In current clinical practice, (99m)Tc-MAA distribution does not accurately predict final (90)Y activity distribution. Awareness of the importance of catheter positioning and adherence to specific recommendations may lead to optimization of individualized treatment planning based on pretreatment imaging.
研究预处理(99m)Tc-MAA SPECT 预测肝内(90)Y 微球治疗后分布的价值。
根据 Couinaud 肝段在对比增强 CT 或 MR 图像上划定感兴趣区(VOI)。所有 VOI 均与(99m)Tc-MAA SPECT 和(90)Y SPECT 图像配准。(99m)Tc-MAA SPECT 和(90)Y SPECT 的放射性计数与(90)Y 的总给药活度归一化。对于每个 VOI,基于(99m)Tc-MAA SPECT 计算出(90)Y 的预测量(MBq/cm(3)),并与(90)Y SPECT 实际(90)Y 量进行比较。Bland-Altman 分析用于研究(99m)Tc-MAA SPECT 和(90)Y SPECT 之间的活性分布一致性。

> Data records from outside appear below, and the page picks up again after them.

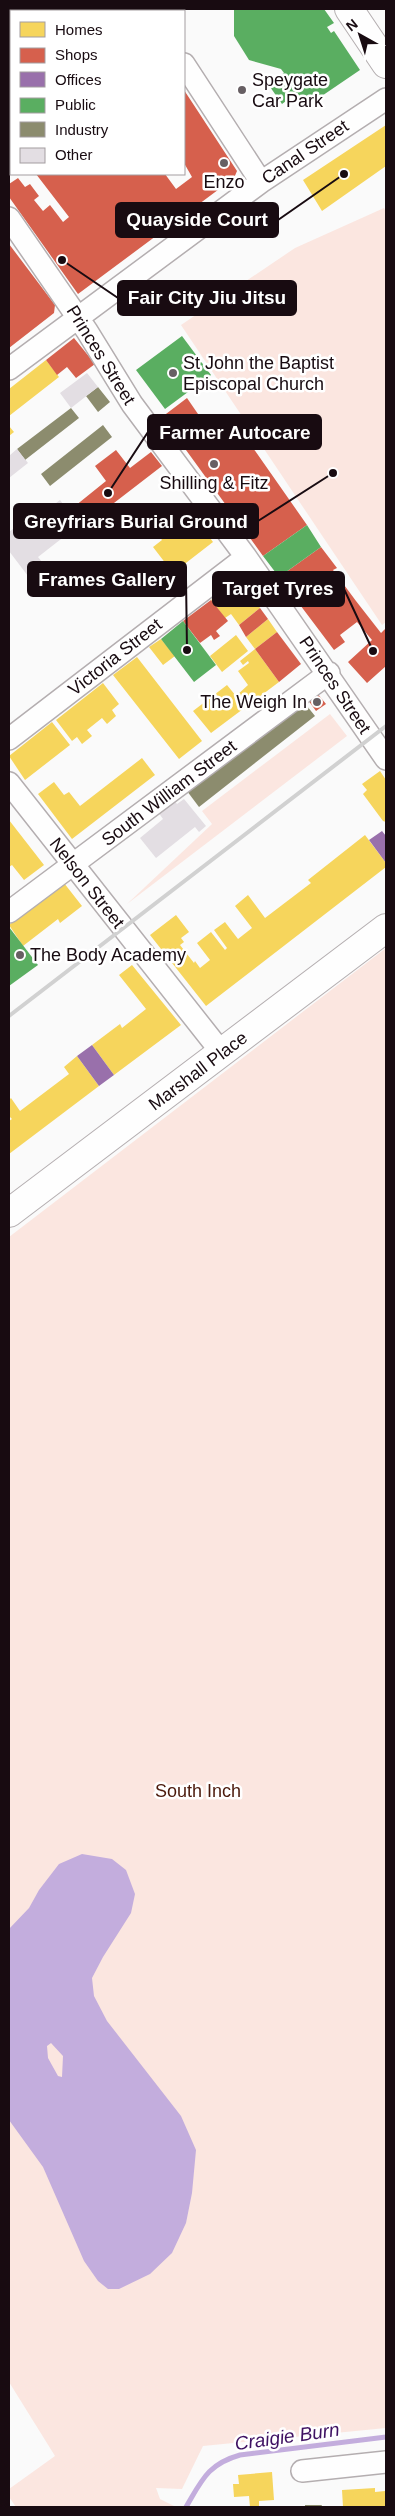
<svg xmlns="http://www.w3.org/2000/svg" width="395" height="2516" font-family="Helvetica,sans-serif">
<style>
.green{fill:#fbe6e0}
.water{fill:#c3addd;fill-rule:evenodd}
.homes{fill:#f6d55c}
.shops{fill:#d6604d}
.offices{fill:#9970ab}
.public{fill:#5aae61}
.industry{fill:#8c8c6e}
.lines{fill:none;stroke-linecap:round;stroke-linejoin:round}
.stream{stroke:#c3addd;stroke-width:5}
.building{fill:#e3dee3}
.street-casing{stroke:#b4aeb0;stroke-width:24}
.primary-casing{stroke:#b4aeb0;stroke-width:30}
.street{stroke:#fefefe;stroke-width:21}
.primary{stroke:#fefefe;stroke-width:28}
.rail{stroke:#d1d1d1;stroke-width:4}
.poi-dot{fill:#675f63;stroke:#fff;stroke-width:2}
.labels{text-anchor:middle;stroke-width:5;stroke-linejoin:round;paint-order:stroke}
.poi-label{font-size:18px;fill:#180b11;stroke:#fff;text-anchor:start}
.street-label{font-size:18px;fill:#180b11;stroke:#fff}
.park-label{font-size:18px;fill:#4b190b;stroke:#fff}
.water-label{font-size:19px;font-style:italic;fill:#3e1162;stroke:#fff}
.leader{fill:none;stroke:#180b11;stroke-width:2}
.callout-dot{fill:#180b11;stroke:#fff;stroke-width:2}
.callout{fill:#180b11;stroke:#180b11;stroke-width:2}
.callout-label{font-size:19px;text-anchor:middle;font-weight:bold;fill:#fff}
</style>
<rect width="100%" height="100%" fill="#fafafa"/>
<path class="green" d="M384,208l2,4v410l-4,3 -201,-300 114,-77z
M330,714l17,22 -220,168 85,-80 -10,-13z
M386,948v1480l-183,18 -21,43 -26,-1 4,11 16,8h-160l-7,-10v-8l46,-33 -46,-74v-1145z"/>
<path class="water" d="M82,1854l30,5 14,11 9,24 -4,19 -28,44 -11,21 2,18 13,25 74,95 15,34 -4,43 -6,30 -14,30 -22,21 -31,15h-11l-10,-8 -14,-20 -41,-94 -34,-47v-191l20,-21 10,-18 20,-26zM51,2043l12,13 -1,21 -4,-1 -10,-18 -1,-12z"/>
<path class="homes" d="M386,125v41l-64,45 -19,-31z
M46,360l13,17 -50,39v-27z
M9,426l5,6 -5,4z
M156,512l16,21 22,-17 19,26 -40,31 -20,-26 9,-7 -16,-21z
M239,578l21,30 -21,17 -8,-11 -6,4 -14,-18z
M268,619l9,13 -22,17 -9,-12z
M236,635l12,16 -26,21 -12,-16z
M161,639l14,17 -12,9 -14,-18z
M255,649l24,33 -68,51 -18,-22 34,-26 9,11 12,-11 -10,-14 11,-8 -1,-2 -5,4 -3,-4z
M137,657l65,84 -23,18 -66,-84z
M103,683l16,21 -7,6 4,6 -9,8 -5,-6 -15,12 5,6 -10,8 -5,-7 -5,4 -16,-21z
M52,722l18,23 -45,35 -16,-24z
M142,758l13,17 -83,64 -34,-45 16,-12 10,13 5,-3 11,14z
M380,771l6,9v42l-3,-1 -20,-27 4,-4 -5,-6z
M9,820l35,45 -20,15 -12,-15 -3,2z
M365,835l21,28v4l-180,139 -56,-71 26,-20 13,17 -8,6 3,4 -4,3 14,18 1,-2 5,7 10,-8 -13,-17 14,-11 14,18 2,-2 -13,-18 11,-8 13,17 14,-11 -17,-22 13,-11 17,23 46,-35 -3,-3z
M64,883l18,23 -22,17 -2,-4 -35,27 -14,-21z
M132,965l49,60 -67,50 -22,-30 28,-21 2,4 24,-19 -27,-34z
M77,1056l22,30 -90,68v-33l3,-2 -3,-3v-16l2,-2 9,13 49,-37 -5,-7z
M272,2472l2,28 -15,1v6h-9l-1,-11 -15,1 -1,-13h6l-1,-9z
M375,2488v4l10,-1 1,16h-43l-1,-17z"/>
<path class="shops" d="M110,9h17l2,2h-22z
M11,85v55l-2,-3v-50z
M184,90l53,81 -3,7 -156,116 -69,-97v-13l9,-6 7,9 5,-3 9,12 -5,4 9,11 7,-6 13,17 6,-5 -33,-43h129l11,15 16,-12 -8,-14z
M9,244l46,61 -1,8 -45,35z
M74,338l21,26 -19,14 -9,-11 -10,8 -11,-15z
M187,398l22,32 21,-15 77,110 -44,31 -101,-139z
M116,450l14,18 21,-16 11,14 -74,57 -13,-17 31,-25 -11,-15z
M321,547l16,21 -4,2 23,31 25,32 5,-5v38l-19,17 -19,-21 24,-22 -15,-18 -17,13 5,7 -11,8 -55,-73z
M211,600l17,21 -12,10 4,5 -6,4 -3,-5 -11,8 -17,-22z
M260,608l8,11 -22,18 -7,-12z
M277,632l24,32 -22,18 -24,-33z
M317,693l9,11 -10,7 -8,-11z"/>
<path class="offices" d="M382,831l4,5v27l-17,-23z
M92,1045l22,30 -15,11 -22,-30z"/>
<path class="public" d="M234,9h90l10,14 -7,4 4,6 3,-2 26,39 -50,34 -2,-3 -4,3 -7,-11 -15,11 -14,-20 16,-11 -3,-4 -32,-9 -15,-24z
M182,336l29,39 -46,34 -29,-39z
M307,525l14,22 -42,30 -16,-21z
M183,621l33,44 -22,17 -33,-43z
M9,927l29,38 -29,21z"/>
<path class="industry" d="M98,387l12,15 -12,10 -12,-16z
M71,408l8,10 -54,42 -8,-11z
M103,425l9,12 -62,49 -9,-12z
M303,701l12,15 -116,91 -12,-16z
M305,2505h17l-1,2h-16z"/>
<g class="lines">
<path class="stream" d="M186,2507c16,-27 22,-43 54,-52l146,-18"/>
</g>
<path class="building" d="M9,9h45l1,1 -44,1v23l-2,-3z
M11,147v18l-2,2v-18z
M87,373l11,14 -27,21 -11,-15z
M17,449l11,14 -19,15v-22z
M60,500l19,25 -41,32 9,11 -16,12 -22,-29v-19l9,-7 3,5z
M173,799l4,5 7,-5 22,27 -7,6 -4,-5 -39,31 -16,-20 23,-19 -5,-7z"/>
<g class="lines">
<defs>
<path id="street" d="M145,9l2,2
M80,11l4,-2
M9,54l2,4
M184,64l77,118
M9,218l78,113 45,73 114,153 140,202
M9,369l252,-187 125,-83
M9,739l237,-182
M9,783l213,270
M9,912l320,-239
M302,2471l84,-9"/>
<path id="primary" d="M349,9l37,55
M9,1213l377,-285"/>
</defs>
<use href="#street" class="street-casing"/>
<use href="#primary" class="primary-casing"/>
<use href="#street" class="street"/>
<use href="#primary" class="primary"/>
<path class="rail" d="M9,1016l377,-290"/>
</g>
<g class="poi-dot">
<circle cx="242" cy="90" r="5"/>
<circle cx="224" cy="163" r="5"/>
<circle cx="173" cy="373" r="5"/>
<circle cx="214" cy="464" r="5"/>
<circle cx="317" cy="702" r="5"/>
<circle cx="20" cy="955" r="5"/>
</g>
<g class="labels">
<g class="poi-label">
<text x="252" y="86">Speygate<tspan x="252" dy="21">Car Park</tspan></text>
<text x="224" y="188" text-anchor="middle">Enzo</text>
<text x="183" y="369">St John the Baptist<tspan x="183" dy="21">Episcopal Church</tspan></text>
<text x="214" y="489" text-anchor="middle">Shilling &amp; Fitz</text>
<text x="307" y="708" text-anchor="end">The Weigh In</text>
<text x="30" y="961">The Body Academy</text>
</g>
<g class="street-label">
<text transform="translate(305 152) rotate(-34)" y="6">Canal Street</text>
<text transform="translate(101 355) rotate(58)" y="6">Princes Street</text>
<text transform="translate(115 657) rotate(-38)" y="6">Victoria Street</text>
<text transform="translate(335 685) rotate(56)" y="6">Princes Street</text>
<text transform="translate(169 793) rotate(-37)" y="6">South William Street</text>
<text transform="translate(87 883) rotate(52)" y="6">Nelson Street</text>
<text transform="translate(198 1071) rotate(-37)" y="6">Marshall Place</text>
</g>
<g class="park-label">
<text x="198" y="1797">South Inch</text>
</g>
<g class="water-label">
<text transform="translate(287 2436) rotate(-8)" y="7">Craigie Burn</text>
</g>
</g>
<path class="leader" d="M344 174L278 220M62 260L118 298M108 493L148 432M333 473L258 521M187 650L186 579M373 651L344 589"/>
<g class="callout-dot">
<circle cx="344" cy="174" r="5"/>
<circle cx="62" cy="260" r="5"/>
<circle cx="108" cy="493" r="5"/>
<circle cx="333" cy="473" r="5"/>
<circle cx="187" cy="650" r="5"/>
<circle cx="373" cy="651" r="5"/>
</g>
<g class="callout">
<rect x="116" y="203" width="162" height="34" rx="5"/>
<rect x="118" y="281" width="178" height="34" rx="5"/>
<rect x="148" y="415" width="173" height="34" rx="5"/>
<rect x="14" y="504" width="244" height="34" rx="5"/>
<rect x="28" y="562" width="158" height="34" rx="5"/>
<rect x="213" y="572" width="131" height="34" rx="5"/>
</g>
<g class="callout-label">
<text x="197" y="226">Quayside Court</text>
<text x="207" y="304">Fair City Jiu Jitsu</text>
<text x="235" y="439">Farmer Autocare</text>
<text x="136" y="528">Greyfriars Burial Ground</text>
<text x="107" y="586">Frames Gallery</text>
<text x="278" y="595">Target Tyres</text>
</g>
<rect width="395" height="2516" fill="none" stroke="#180b11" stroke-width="20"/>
<rect x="10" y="10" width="175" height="165" fill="#ffffff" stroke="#a39da0"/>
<rect x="20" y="22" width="25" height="15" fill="#f6d55c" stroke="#a39da0"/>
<text x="55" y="35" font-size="15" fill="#180b11">Homes</text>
<rect x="20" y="48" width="25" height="15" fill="#d6604d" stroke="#a39da0"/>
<text x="55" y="60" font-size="15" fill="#180b11">Shops</text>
<rect x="20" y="72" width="25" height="15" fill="#9970ab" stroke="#a39da0"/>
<text x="55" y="85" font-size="15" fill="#180b11">Offices</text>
<rect x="20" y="98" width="25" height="15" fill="#5aae61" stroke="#a39da0"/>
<text x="55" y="110" font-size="15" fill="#180b11">Public</text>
<rect x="20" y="122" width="25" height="15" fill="#8c8c6e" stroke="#a39da0"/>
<text x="55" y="135" font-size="15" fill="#180b11">Industry</text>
<rect x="20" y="148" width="25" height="15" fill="#e3dee3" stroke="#a39da0"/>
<text x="55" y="160" font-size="15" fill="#180b11">Other</text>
<g transform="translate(360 35) rotate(321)" stroke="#ffffff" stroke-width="4" paint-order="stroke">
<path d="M0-4L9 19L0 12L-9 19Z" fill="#180b11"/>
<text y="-8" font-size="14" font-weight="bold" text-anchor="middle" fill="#180b11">N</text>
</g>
</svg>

共纳入 31 例 39 例(225 个 VOI)进行分析。所有节段的活性浓度预处理与治疗后分布的总体平均差异为-0.022 MBq/cm(3),95%一致性区间为-0.581 至 0.537 MBq/cm(3)(-28.9 至 26.7 Gy 吸收剂量)。在 225 个 VOI 中,分别有 153 个(68%)、97 个(43%)和 72 个(32%)的活性平均值差异超过 10%、20%和 30%。在每个(99m)Tc-MAA 过程中,至少有 1 个节段的测量值存在低估或高估超过 10%。给药过程中导管尖端的位置以及肝段的肿瘤负荷显著影响不一致性。
在当前的临床实践中,(99m)Tc-MAA 分布不能准确预测最终(90)Y 活性分布。意识到导管定位的重要性并遵守特定的建议可能会导致基于预处理成像的个体化治疗计划的优化。